Enabling `-resume` and `-log` on AWS Batch

I have a workflow running on AWS Batch, including the headnode, running as its own Batch job. However, I’m unable to get the -resume feature to work properly. I believe that I need to stage the .nextflow/ directory in s3 and point nextflow run to it in someway, but I’m not sure how, or even if this is the right direction to pursue.

On a somewhat related note, is there a way to stage .nextflow.log in s3 directly? It doesn’t seem to work by providing an s3uri to nextflow -log {s3_uri} run directly.

-------------------------

**How to complete this task**
Extend the forum post above about getting `-resume` and `-log` to work on AWS Batch, starting right after its last sentence. The rows come from a different source than the forum post about running Nextflow on AWS Batch.

-------------------------

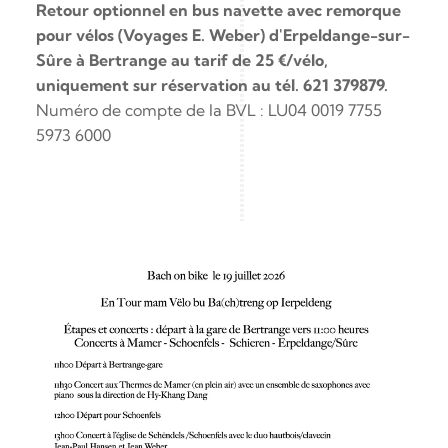
Retour optionnel en bus navette avec remorque 
pour vélos (Voyages E. Weber) d'Erpeldange-sur-
Sûre à Bertrange au tarif de 25 €/vélo, 
uniquement sur réservation au tél. 621 379879.
Numéro de compte de la BVL : LU04 0019 7755 
5973 6000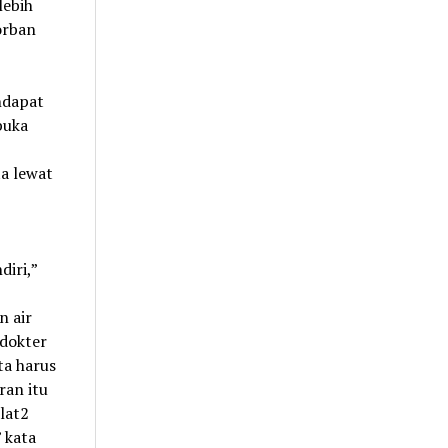
lebih
orban
ndapat
buka
ta lewat
iri,”
 air
 dokter
ta harus
ran itu
lat2
 kata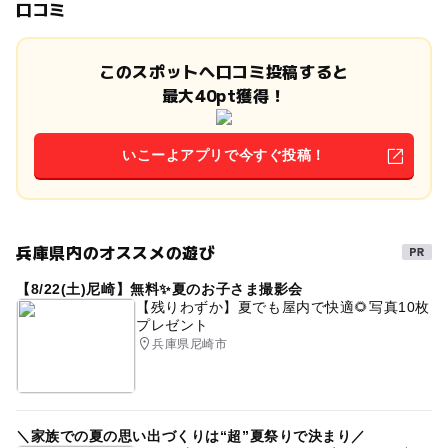
口コミ
このスポットへ口コミ投稿すると
最大40pt獲得！
いこーよアプリで今すぐ投稿！
兵庫県内のオススメの遊び
【8/22(土)尼崎】無料✨夏のお子さま撮影会
【残りわずか】夏でも屋内で快適🌻写真10枚
プレゼント
兵庫県尼崎市
＼家族での夏の思い出づくりは“超”夏祭りで決まり／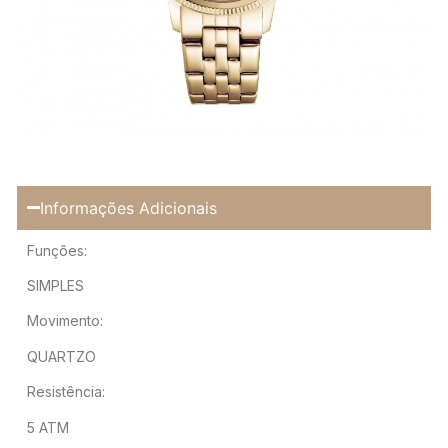
Informações Adicionais
Funções:
SIMPLES
Movimento:
QUARTZO
Resistência:
5 ATM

-------------------------

**Answer area**
More information: Here’s essentially my nextflow run command, wrapped into a Batch job submission

aws batch submit-job \
    --job-name scallops-nf \
    --job-queue <queue-name>\
    --job-definition <jd>:97 \
    --tags "Name=scallops-nf-headnode" \
    --container-overrides '{
        "vcpus": 1,
        "memory": 2048,
        "command": [
            "nextflow", 
            "-log", "s3://sandbox-lindsay/nextflow/pilot/scallops/logs/nextflow.log",
            "run", "main.nf", 
            "-bucket-dir", "s3://sandbox-lindsay/nextflow/scallops/cache/",
            "--input", "s3://sandbox-lindsay/nextflow/pilot/scallops/scallops_test.csv",
            "--barcodes", "s3://bigdipir-ctg-s3/CRC/CRC057/library_with_UBE2Z_guides_c8.csv",
            "--publish_uri", "s3://sandbox-lindsay/nextflow/pilot/publish/",
            "-with-report", "s3://sandbox-lindsay/nextflow/pilot/scallops/logs/report.html",
            "-with-trace", "s3://sandbox-lindsay/nextflow/pilot/scallops/logs/trace.txt",
            "-with-dag", "s3://sandbox-lindsay/nextflow/pilot/scallops/logs/flowcharg.png",
            "-c", "/app/nextflow.config",
            "-resume", "59537859-0d69-42de-a52f-8242c6a18249",
            "-stub" ]
    }'

The session id following -resume was taken from the report.html from a previous run.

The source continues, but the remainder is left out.